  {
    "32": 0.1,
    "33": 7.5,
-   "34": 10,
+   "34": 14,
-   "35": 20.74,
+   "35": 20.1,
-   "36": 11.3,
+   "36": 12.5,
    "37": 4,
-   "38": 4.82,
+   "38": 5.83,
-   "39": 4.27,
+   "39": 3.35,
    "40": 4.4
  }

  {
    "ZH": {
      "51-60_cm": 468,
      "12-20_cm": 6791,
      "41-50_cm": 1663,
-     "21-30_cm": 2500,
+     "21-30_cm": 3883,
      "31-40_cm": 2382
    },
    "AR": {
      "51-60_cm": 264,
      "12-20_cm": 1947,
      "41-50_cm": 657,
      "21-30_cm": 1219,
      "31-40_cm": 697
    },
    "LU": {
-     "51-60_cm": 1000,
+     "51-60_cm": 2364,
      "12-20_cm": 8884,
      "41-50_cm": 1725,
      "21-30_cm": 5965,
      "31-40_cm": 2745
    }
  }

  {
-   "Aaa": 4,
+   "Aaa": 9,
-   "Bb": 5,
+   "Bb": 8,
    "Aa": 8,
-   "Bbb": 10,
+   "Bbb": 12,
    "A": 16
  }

________________________

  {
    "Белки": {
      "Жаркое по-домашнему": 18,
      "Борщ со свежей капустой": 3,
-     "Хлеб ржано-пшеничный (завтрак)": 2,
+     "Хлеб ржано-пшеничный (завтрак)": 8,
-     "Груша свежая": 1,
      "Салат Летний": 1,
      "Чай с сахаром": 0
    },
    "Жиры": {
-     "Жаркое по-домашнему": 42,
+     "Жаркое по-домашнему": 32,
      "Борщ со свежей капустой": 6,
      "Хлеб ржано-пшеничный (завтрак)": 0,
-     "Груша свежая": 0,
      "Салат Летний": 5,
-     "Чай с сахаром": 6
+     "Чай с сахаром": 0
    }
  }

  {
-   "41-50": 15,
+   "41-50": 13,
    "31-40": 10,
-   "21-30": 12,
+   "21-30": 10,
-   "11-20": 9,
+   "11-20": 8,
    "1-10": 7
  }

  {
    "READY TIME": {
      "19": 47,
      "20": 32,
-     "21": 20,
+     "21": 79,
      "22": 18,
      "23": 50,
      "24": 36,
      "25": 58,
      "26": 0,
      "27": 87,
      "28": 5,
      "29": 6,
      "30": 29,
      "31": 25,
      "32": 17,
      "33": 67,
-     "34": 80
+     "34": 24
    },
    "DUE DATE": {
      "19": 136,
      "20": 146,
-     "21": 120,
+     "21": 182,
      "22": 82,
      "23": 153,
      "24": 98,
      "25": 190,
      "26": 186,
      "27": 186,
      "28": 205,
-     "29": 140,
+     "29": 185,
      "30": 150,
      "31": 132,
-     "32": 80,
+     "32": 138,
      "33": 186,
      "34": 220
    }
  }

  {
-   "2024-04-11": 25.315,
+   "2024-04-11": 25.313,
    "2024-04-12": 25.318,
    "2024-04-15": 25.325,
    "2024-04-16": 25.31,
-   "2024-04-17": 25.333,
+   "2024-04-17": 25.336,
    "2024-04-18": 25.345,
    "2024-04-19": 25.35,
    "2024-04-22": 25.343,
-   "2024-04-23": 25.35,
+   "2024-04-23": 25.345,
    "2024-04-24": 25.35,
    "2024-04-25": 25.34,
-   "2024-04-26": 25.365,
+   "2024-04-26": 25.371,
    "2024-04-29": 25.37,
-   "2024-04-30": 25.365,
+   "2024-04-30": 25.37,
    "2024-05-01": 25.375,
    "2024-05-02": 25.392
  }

________________________

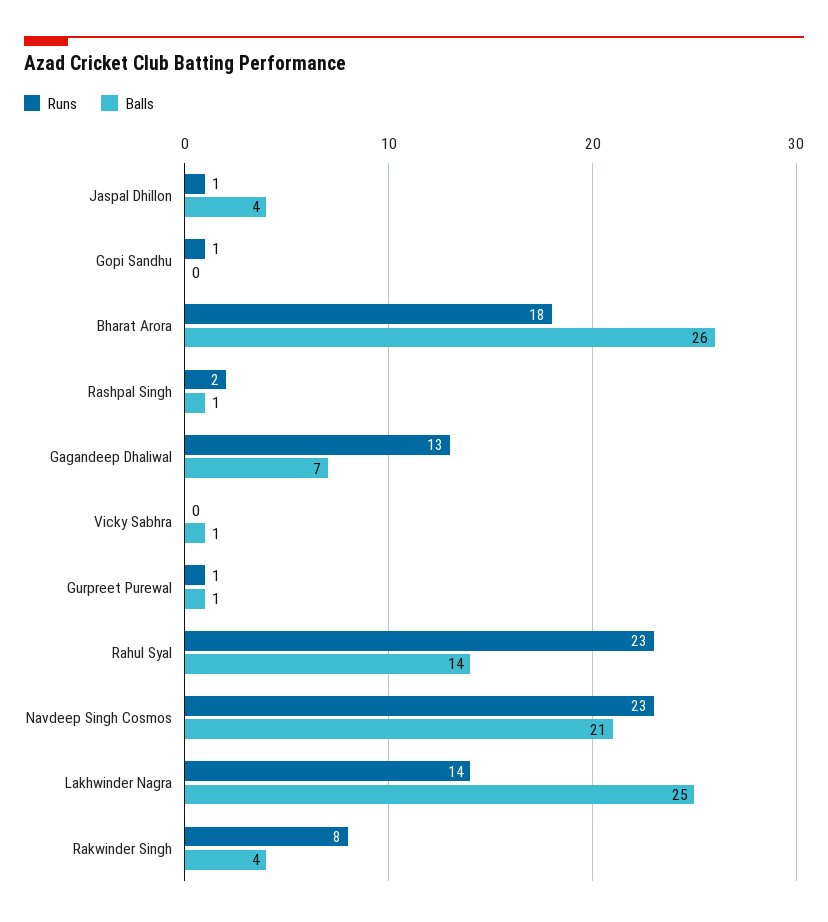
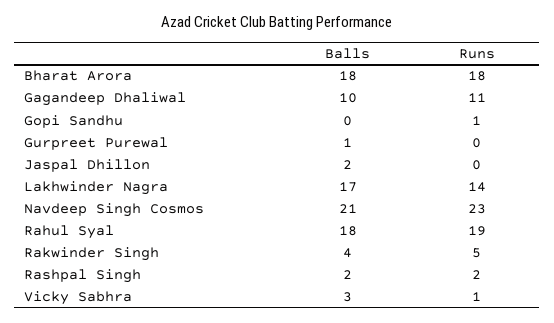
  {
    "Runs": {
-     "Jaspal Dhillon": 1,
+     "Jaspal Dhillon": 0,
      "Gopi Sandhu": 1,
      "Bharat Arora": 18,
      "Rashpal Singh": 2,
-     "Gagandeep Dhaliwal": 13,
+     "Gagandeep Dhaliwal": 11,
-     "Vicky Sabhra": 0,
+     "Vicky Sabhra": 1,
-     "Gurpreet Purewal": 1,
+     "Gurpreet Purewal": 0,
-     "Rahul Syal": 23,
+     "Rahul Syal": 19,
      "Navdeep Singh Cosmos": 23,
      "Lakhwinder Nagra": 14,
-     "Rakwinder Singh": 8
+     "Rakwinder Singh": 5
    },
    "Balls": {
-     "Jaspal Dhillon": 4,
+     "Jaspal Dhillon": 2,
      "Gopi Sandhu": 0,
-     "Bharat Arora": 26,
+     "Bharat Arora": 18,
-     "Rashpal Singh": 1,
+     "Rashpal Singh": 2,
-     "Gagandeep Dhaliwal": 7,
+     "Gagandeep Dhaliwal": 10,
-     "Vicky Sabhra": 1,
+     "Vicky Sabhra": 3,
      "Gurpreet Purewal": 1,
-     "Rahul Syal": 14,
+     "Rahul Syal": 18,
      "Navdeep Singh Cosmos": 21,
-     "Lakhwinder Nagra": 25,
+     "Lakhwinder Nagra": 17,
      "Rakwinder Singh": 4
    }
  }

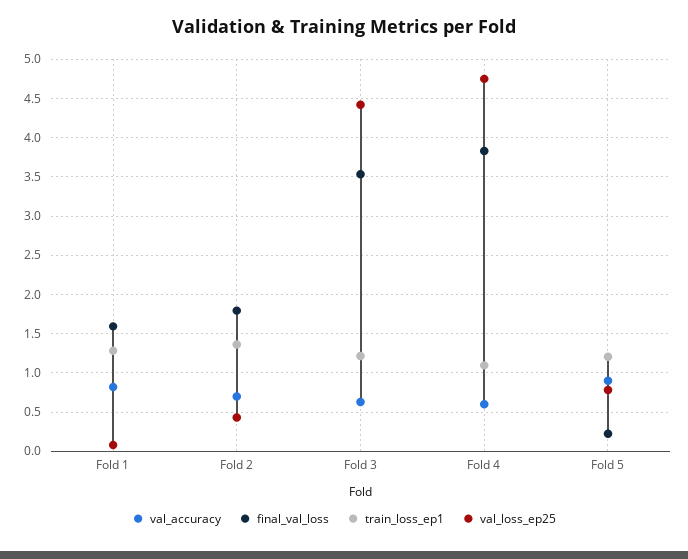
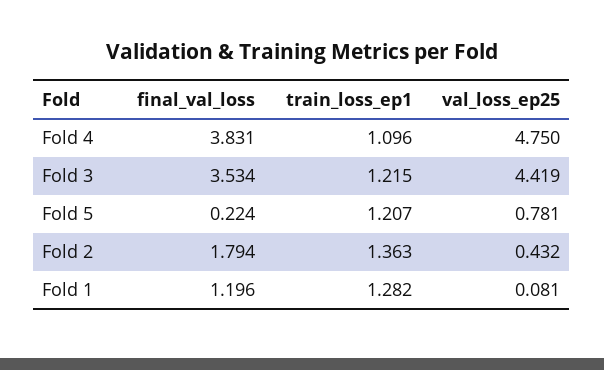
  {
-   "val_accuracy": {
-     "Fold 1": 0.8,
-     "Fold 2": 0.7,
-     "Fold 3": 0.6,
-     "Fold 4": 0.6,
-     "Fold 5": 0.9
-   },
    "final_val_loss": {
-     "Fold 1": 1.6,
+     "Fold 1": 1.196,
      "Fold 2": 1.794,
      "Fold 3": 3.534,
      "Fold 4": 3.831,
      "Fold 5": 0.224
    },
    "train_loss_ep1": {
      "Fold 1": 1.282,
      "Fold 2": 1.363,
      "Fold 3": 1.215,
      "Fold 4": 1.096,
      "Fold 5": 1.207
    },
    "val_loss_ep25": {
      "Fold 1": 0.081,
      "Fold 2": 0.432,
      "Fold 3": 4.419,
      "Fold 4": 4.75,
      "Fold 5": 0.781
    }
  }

________________________

▶ _What to work on_
Filter the entries and copy each line with "Gagandeep".

▶ _Your response_
-     "Gagandeep Dhaliwal": 13,
+     "Gagandeep Dhaliwal": 11,
-     "Gagandeep Dhaliwal": 7,
+     "Gagandeep Dhaliwal": 10,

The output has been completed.